Although the security of the ballot is vitally important, a more direct problem with electronic voting machines is that they often fail to work. Glitches plague electronic machines, and aren’t helped by poll workers who are often technologically illiterate. In addition election officials in many jurisdictions place polling sites inefficiently which often disadvantages communities of color. Just as we consider foreign interference or fraud to be a serious problem, we should also view the lack of an opportunity to vote due to long lines and election malpractice as equally, if not more disturbing.
This brings us back to LA County, which had not updated its voting system in over 50 years. Last year, partially thanks to the Voter’s Choice Act, the LA County registrar-recorder and clerk initiated a new program that would update the antiquated system. The new machines use electronic touch screens where voters can make a selection, print a paper ballot, and upon verification from the voter, have it reinserted into the machine to be deposited into a collection box.
Additionally, the number of polling places were slashed considerably and replaced with around 1,000 so-called “vote centers.” Voters were no longer restricted to their specific polling place, could vote up to two weeks before the election in person at some locations, and had the ability to register same-day at the voting center.

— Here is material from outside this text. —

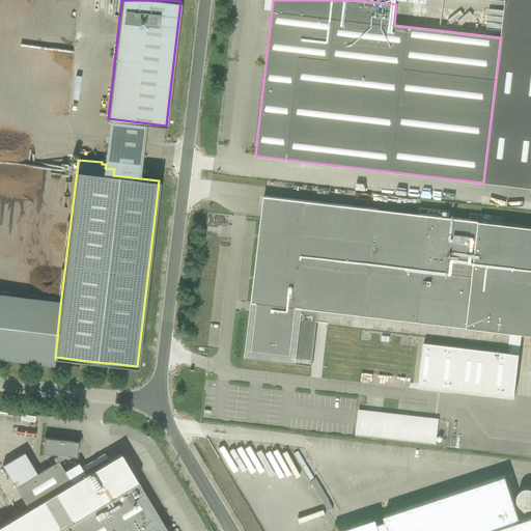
[(530,226),(263,196),(261,219),(251,303),(257,303),(256,308),(251,308),(245,358),(312,366),(317,322),(328,323),(328,325),(509,346),(509,352),(424,341),(419,386),(514,396),(522,334),(530,334),(530,226)]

While many of these changes seem good, the rollout of these new voting machines and the entirely new “vote center” system threw many residents off who expected to be able to vote at their traditional polling place. At the same time, many voting machines were often malfunctioning and held up the lines. In the end, turnout was almost half of its 2016 rate.
Another example can be found in Georgia’s 2020 primary where officials blamed each other after residents were left waiting in hours-long lines. Many Democratic officials claimed Republicans had purposefully tampered with the state’s new voting system rollout, while Republicans argued it was incompetence from the Democrats at the local level in Atlanta that was to blame. Either way, machines did not work and people could not vote.
The history of voting shows us the necessity of updating voting systems, especially to protect minority communities and ensure speedy and reliable results. However, recent events demonstrate the importance of slowing down as well.
To ensure effective and secure voting, there are two major factors that should be taken into consideration. First, systems need to be rigorously tested before they are adopted, especially during a crucial election year such as 2020. Second, these systems need to demonstrate their worth—such as making it easier to vote, lowering wait times, or any other reasonable metric, before they should be considered for implementation.
There is no reason to change voting systems, even to update an old system, if the change will only have a negative effect on people’s voting experience. In the cases of LA and Atlanta, changing systems only made things worse. If problems continue to occur in the 2020 primary season and in the general election, scrapping these new voting systems, at least until consistency and effectiveness can be proven in tests, may be our only solution.